Has anyone tried one of these? They seem to be the same as the ones priced at $195. The seller says he has several for sale. Wanted to get some feedback on quality before i pick one up. Thanks.

http://www.ebay.com/itm/150919997354?ssPageName=STRK:MEWAX:IT&_trksid=p3984.m1423.l2649


----------



## SJ_BIKER (Oct 11, 2012)

*Nice repop*

If these are the same ones i picked up a while back....outside looks great....tray is flimsy and i remember seeing parts of it glued with a silicon glue...watch out...ask to see picks of the inside and ask if parts are glued...og one never needed to be glued....but if you just want the looks then get it....otherwise it lights up, but its flimsy inside


----------



## Blueschwinns (Oct 15, 2012)

*Delta Rocket Ray*



fordmike65 said:


> Has anyone tried one of these? They seem to be the same as the ones priced at $195. The seller says he has several for sale. Wanted to get some feedback on quality before i pick one up. Thanks.
> 
> Over the past two years I have purchased three of them from this seller. They have all been excellent. He is very easy to do business with.


----------



## Kscheel (Oct 16, 2012)

Why haven't these lights been more widely marketed? It seems only two sellers on ebay have them but nobody else. Who is even reproducing them? It seems like they would sell like hotcakes given that rocket rays were used for so long on so many Schwinn bikes.


----------



## scrubbinrims (Oct 16, 2012)

Why would there be a need to repop something that is abundant?
I never understood that... weekly there is a real rocket ray for sale on ebay it seems and the price is approximate or less than a repop...and an original certainly holds value better.
Chris


----------



## Kscheel (Oct 16, 2012)

The original rocket rays I see that are in perfect NOS condition don't seem all that common or all that affordable. The market for repops is driven by affordability usually. Personally I wouldn't mind spending $90 on a repop that externally is very, very good as opposed to $200+ for an original in comparable condition. Most of the rocket rays I've seen on ebay are only in fair condition and generally have poor condition chrome, they seem to sell for about $50-75 and still need restoration.

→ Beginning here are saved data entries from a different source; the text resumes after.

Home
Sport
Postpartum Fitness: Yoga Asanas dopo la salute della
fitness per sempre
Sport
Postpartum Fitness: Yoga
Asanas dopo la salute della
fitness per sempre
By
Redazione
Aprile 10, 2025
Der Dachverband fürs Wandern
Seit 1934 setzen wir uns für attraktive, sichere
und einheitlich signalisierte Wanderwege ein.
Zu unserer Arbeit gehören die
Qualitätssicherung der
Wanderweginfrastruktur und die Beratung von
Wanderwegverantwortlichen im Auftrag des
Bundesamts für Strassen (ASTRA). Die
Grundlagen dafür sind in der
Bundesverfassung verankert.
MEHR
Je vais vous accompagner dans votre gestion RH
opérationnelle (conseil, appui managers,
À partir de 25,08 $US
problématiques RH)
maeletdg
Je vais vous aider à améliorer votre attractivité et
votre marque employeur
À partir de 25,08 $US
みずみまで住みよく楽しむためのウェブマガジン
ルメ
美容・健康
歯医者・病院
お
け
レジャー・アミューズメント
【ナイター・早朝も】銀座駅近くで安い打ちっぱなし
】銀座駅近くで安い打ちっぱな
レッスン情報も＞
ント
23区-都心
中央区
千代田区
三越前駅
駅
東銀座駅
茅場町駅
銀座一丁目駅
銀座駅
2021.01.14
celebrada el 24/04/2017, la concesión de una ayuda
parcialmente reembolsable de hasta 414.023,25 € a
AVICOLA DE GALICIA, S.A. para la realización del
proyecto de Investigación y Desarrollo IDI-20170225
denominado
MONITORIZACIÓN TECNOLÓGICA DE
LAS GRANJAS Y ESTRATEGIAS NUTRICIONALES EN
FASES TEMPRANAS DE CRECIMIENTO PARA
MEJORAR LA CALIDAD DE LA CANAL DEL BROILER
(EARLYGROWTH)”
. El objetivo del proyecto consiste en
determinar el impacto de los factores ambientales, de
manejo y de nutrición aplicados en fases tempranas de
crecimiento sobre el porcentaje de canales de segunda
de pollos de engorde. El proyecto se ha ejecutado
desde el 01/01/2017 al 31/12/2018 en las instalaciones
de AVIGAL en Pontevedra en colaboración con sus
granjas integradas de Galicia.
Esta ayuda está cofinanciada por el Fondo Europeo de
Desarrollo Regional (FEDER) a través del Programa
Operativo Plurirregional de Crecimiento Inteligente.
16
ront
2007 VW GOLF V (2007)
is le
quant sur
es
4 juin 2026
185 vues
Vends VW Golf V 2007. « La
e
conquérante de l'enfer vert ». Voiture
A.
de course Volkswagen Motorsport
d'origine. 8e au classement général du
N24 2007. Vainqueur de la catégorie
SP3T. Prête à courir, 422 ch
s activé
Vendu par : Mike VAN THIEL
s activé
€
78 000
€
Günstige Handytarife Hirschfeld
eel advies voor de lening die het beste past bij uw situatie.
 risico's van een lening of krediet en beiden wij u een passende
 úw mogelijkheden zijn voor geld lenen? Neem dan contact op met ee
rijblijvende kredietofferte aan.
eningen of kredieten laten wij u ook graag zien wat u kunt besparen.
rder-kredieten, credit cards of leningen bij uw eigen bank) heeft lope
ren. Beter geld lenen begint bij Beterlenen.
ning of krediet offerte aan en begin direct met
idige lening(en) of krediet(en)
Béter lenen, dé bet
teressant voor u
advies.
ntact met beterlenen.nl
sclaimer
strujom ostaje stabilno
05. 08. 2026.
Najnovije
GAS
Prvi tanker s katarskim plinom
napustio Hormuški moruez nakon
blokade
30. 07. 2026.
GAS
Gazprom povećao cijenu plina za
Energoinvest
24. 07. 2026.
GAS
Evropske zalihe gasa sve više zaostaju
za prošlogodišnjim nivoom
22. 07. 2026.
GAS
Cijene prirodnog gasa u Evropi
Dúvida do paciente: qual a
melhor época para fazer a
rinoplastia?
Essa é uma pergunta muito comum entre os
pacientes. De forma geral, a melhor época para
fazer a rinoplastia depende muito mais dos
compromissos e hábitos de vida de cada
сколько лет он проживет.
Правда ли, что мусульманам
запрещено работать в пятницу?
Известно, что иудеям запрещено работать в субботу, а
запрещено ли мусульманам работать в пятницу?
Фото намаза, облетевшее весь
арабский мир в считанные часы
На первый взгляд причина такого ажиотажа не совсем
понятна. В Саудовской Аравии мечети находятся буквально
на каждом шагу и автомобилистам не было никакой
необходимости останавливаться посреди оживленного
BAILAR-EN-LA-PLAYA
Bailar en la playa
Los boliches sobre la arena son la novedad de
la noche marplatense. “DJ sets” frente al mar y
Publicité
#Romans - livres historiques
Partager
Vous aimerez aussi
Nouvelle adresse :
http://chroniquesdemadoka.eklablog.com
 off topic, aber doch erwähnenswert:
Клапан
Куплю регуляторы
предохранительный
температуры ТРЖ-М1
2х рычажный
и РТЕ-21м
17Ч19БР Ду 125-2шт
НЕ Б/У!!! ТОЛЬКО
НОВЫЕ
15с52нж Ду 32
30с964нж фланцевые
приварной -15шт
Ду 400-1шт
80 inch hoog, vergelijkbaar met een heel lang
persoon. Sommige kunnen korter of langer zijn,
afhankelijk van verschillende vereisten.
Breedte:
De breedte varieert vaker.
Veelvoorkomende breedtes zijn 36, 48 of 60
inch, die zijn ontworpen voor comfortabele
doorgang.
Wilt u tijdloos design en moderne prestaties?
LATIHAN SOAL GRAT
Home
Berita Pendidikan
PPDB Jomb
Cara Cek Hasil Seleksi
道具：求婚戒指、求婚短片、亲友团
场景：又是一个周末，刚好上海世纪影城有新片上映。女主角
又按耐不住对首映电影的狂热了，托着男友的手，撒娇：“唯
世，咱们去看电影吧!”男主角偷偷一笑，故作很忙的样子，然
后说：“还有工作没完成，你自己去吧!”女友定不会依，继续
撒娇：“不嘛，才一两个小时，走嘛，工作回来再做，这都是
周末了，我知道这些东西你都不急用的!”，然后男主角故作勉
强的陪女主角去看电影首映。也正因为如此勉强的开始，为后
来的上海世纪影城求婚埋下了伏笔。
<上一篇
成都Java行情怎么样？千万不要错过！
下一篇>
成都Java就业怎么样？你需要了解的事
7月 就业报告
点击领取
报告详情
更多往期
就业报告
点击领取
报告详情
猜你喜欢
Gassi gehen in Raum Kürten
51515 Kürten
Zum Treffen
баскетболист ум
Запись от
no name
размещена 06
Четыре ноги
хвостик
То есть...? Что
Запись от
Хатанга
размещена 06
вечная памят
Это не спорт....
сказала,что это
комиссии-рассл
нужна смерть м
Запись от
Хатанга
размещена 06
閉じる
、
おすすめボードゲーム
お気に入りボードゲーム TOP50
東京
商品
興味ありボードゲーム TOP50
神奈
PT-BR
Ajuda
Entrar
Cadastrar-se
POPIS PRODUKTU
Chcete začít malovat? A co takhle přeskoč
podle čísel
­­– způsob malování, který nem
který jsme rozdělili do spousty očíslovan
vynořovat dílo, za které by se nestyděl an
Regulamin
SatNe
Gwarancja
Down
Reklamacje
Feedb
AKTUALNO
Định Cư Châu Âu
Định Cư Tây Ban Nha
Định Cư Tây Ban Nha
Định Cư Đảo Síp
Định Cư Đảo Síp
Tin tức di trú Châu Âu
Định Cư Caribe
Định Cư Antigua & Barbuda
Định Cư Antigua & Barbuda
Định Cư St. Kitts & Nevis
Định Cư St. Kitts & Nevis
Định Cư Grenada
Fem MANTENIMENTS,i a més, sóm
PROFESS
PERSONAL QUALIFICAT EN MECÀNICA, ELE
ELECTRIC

I agree original is always better but, to get the chrome redone, a new lens and bulb, and to rehab the light body, and your time and effort to do all that its easier and faster to just buy the repop. I don't mind doing the workmyself but, I know there are many that do.

Just a side thought, I wonder if it would be possible to transplant original rocket ray guts into the repop light body? Would all the holes line up?


----------



## fordmike65 (Oct 16, 2012)

Kscheel said:


> Just a side thought, I wonder if it would be possible to transplant original rocket ray guts into the repop light body? Would all the holes line up?




This taken from Ebay listing  "These are beautiful lights.  They are so exact parts can be swapped with the originals!"

I've never had a real one or one of these repops, so I don't know how true this statement is...


----------